Sign-changing solutions for a class of zero mass nonlocal Schr\"odinger equations

TL;DR

This paper proves the existence of sign-changing solutions for a class of fractional Schr"odinger equations with variable potentials, extending classical results to the nonlocal fractional setting and addressing unique analytical challenges.

Contribution

It introduces a novel approach using minimization and deformation techniques to find sign-changing solutions in fractional Schr"odinger equations, including infinitely many solutions when the nonlinearity is odd.

Findings

Existence of at least one sign-changing solution.

Infinitely many solutions when the nonlinearity is odd.

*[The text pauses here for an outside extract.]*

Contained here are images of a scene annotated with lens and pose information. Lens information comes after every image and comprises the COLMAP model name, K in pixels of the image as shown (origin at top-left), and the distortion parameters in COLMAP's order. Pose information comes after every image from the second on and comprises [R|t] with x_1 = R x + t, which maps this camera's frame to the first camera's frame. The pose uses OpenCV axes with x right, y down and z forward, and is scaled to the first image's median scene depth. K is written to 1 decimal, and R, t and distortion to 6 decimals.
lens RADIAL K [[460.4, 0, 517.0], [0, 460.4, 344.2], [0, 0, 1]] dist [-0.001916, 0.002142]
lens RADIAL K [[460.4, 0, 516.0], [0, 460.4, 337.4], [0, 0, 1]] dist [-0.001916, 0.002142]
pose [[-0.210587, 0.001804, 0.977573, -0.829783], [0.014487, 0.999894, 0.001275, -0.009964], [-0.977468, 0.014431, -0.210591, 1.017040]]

Extension of classical elliptic results to fractional nonlocal equations.

Abstract

We consider the following class of fractional Schr\"odinger equations $$ (-\Delta)^{\alpha} u + V(x)u = K(x) f(u) \mbox{in} \mathbb{R}^{N} $$ where $\alpha\in (0, 1)$, $N>2\alpha$, $(-\Delta)^{\alpha}$ is the fractional Laplacian, $V$ and $K$ are positive continuous functions which vanish at infinity, and $f$ is a continuous function. By using a minimization argument and a quantitative deformation lemma, we obtain the existence of a sign-changing solution. Furthermore, when $f$ is odd, we prove that the above problem admits infinitely many nontrivial solutions. Our result extends to the fractional framework some well-known theorems proved for elliptic equations in the classical setting. With respect to these cases studied in the literature, the nonlocal one considered here presents some additional difficulties, such as the lack of decompositions involving positive and negative parts, and the non-differentiability of the Nehari Manifold, so that a careful analysis of the fractional spaces involved is necessary.